(1.) THIS civil revision petition is filed under Article 227 of the Constitution in somewnat unusual circumstances, which can be stated briefly. A suit O. S. No. 21 of 1968 was pending between Kichenaramanoudjam Chettiar (Plaintiff) and alamelu Ammale and four other persons, in the Court of the Premier Instance at karaikal. That suit was instituted on 7-4-1967. The Pondicherry Legislature passed the Pondicherry Civil Courts Act, 1966 (Act 12 of 1966 ). This Act provided for the replacement of the existing hierarchy of Courts dealing with civil law in the pondicherry Union Territory (which was formerly a part of the overseas territories of France) by a hierarchy of Courts following the same pattern as in the Indian union. To illustrate this, under Section 6 (1) of the Act, the Tribunal Superieur d' appel becomes the Court of the District Judge, the Tribunal of the Premier instance becomes the Court of a Sub-Judge and the Court of the Judges de Paix becomes the Munsif's Court. This Act was to come into force on such date as the Pondicherry Government by notification in the official gazette may appoint. Thereafter, the Parliament enacted the Pondicherry (Extension of Laws) Act, 1968 (Act 26 of 1968) which came into force on 5-9-1968. The Pondicherry Civil Courts Act was also brought into force on the same date. Section 3 (1) of the Pondicherry (Extension of Laws) Act extended the various enactments mentioned in Part I of the Schedule, to the Pondicherry state subject to the modification mentioned in the schedule, from the abovesaid date. The Code of Civil Procedure, 1908, is one of enactments mentioned in the schedule. That Code as in force in the State of Madras on the 1st day of August 1966 was extended to Pondicherry. A certain modification was made in column 5 of the schedule by stating that any judgment, decree or order passed or made before the enactment under the preexisting law in Pondicherry shall be deemed to have been made or passed under the Civil Procedure Code; but any period of limitation in respect of such judgment, decree or order under the pre existing law should not be treated as having been extended. Correspondingly there was also introduced in the pondicherry (Extension of Laws) Act a repealing and saving provision as follows:--
(2.) ORIGINALLY, the revision petition, purporting to be under Article 227 of the constitution, was filed in this Court by one Ameer Mohammed, one of the lawyers who figured as the third petitioner in the LA. In an interlocutory order passed by me on 21-1-1969 I directed the petitioner's counsel to supply information as to whether Ameer Mohammed, the petitioner in the civil revision petition, had any interest in 9. S. No. 21 of 1968 In which the aforesaid I. A. is sought to be filed. Thereupon, the petitioner's counsel substituted, in the place of Ameer Mohamed, two persons D. M. J. Delaflore and A. Veda, who were advocates appearing for the parties in O. S. No. 21 of 1968. The other advocates who appeared as petitioners in the I. A. , as well as the parties in the suit were impleaded as respondents. The matter has thereafter come for hearing. The petitioners dispensed with notice to respondents 6 to 8. Since the question involved an important principle of procedure under the new enactments notice was also given to the learned government pleader of Pondicherry. At the time of the hearing of the petition, Sri n. Arunachalam, learned counsel appearing for the petitioners and the learned government Pleader for Pondicherry submitted their arguments.

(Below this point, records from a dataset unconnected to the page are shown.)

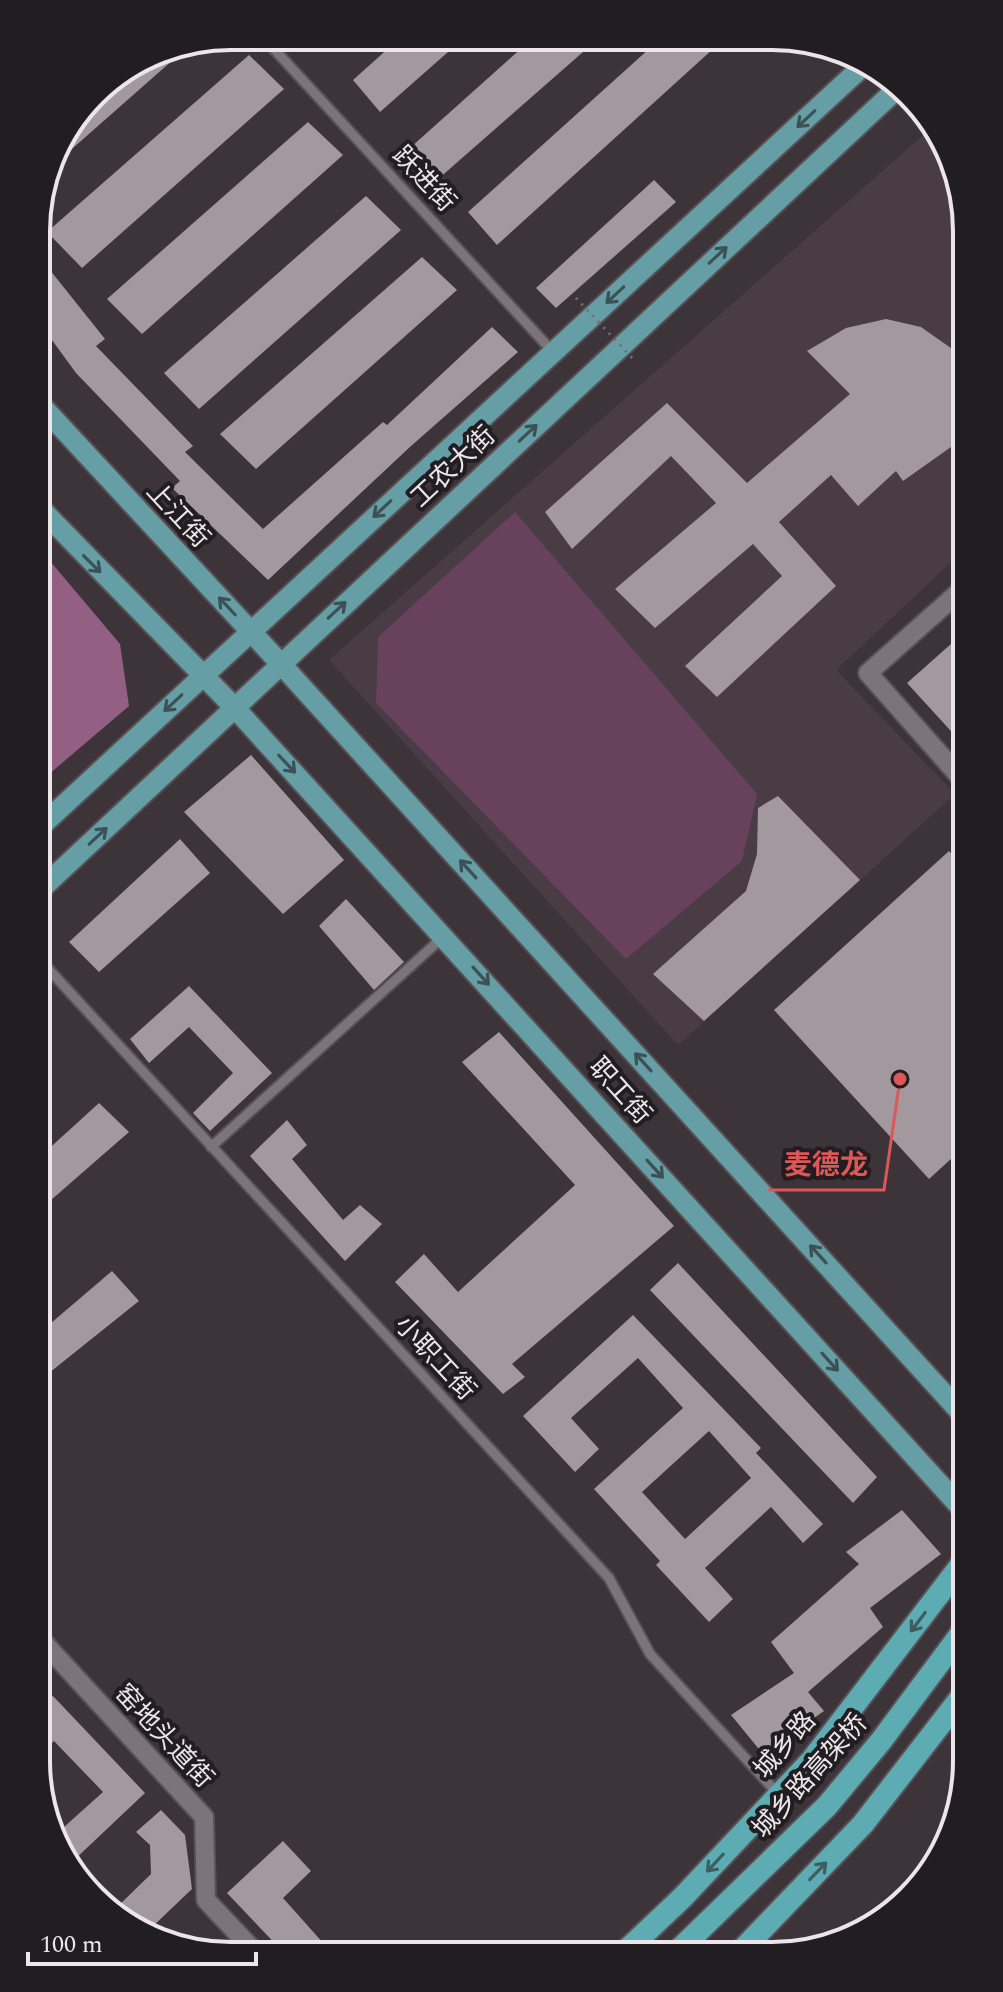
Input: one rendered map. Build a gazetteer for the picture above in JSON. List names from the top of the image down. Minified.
{"streets":{"highway":["城乡路","城乡路高架桥"],"main road":["工农大街","上江街","职工街"],"street":["窑地头道街"],"lane":["跃进街","小职工街"]},"crossings":[["跃进街","工农大街"],["工农大街","上江街"],["工农大街","职工街"],["上江街","职工街"],["小职工街","城乡路"]],"places":["麦德龙"],"scale_bar":"100 m"}
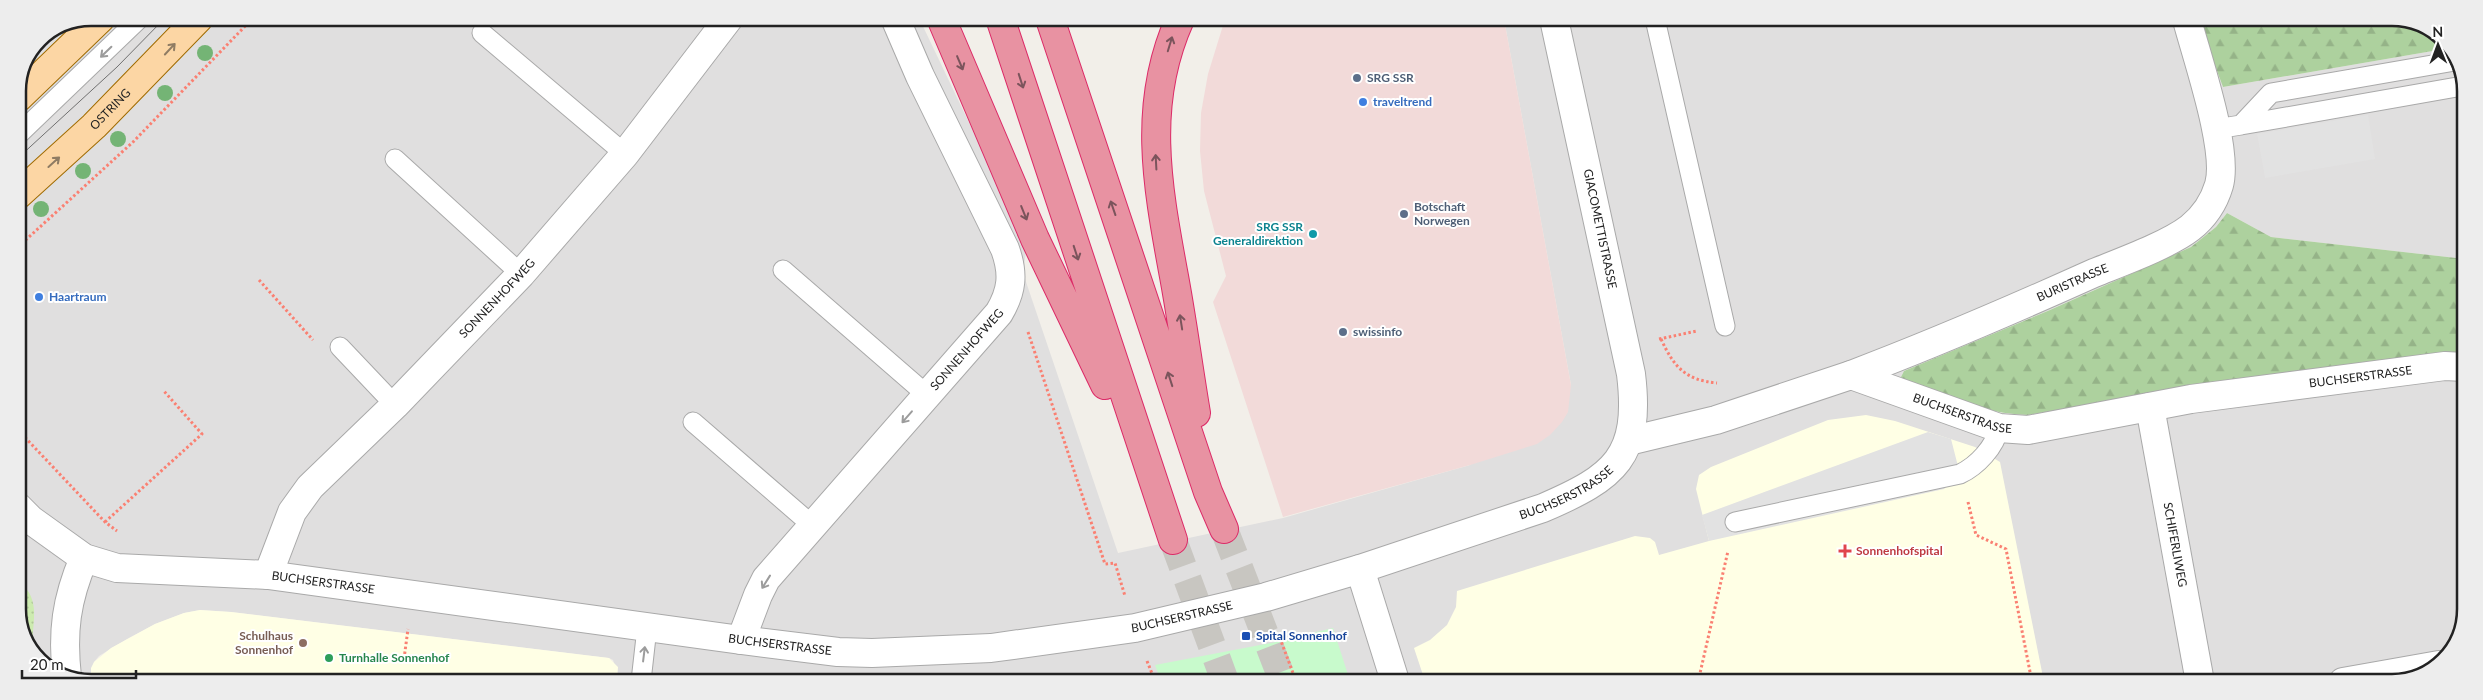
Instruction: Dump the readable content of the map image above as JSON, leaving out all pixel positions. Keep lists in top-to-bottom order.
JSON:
{
  "streets": {
    "main road": ["OSTRING"],
    "street": [
      "GIACOMETTISTRASSE",
      "BURISTRASSE",
      "SONNENHOFWEG",
      "BUCHSERSTRASSE",
      "SCHIFERLIWEG"
    ]
  },
  "crossings": [
    ["GIACOMETTISTRASSE", "BUCHSERSTRASSE"],
    ["BURISTRASSE", "BUCHSERSTRASSE"],
    ["SONNENHOFWEG", "BUCHSERSTRASSE"],
    ["BUCHSERSTRASSE", "SCHIFERLIWEG"]
  ],
  "places": {
    "other": [
      "SRG SSR",
      "traveltrend",
      "Botschaft Norwegen",
      "SRG SSR Generaldirektion",
      "Haartraum",
      "swissinfo",
      "Schulhaus Sonnenhof",
      "Turnhalle Sonnenhof"
    ],
    "health": ["Sonnenhofspital"],
    "transit": ["Spital Sonnenhof"]
  },
  "scale_bar": "20 m",
  "north": "top"
}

(3.) TO begin with. It must be pointed out that the petition as framed in the lower court was by five members of the Bar, two of whom alone were counsel appearing for the parties in O. S. No. 21 of 1968 and the other three were counsel not on the record of the suit but were counsel practising in Karaikal. It is very doubtful whether they have any locus standi to file an application of the present kind. Another preliminary objection to the proceeding will be that the prayer in the petition, which I have extracted above, is of a very vague and general kind which is almost academic in the sense that the Court is asked to lay down a general proposition that all pending suits in Pondicherry Courts shall continue to be dealt with under the procedure of the French Law ie. , under the French Civil Code and not under the Indian Civil Procedure Code notwithstanding the specific provision in the Extension of Laws Act to which I have above referred. It will be very improper to give what amounts to a general legal opinion touching a general problem in an I. A. purporting to be in a suit but without reference to any specific points in this suit. No specific particulars as to the rights affected by the repealing and saving enactment so far as the parties in the pending suit are concerned are set forth.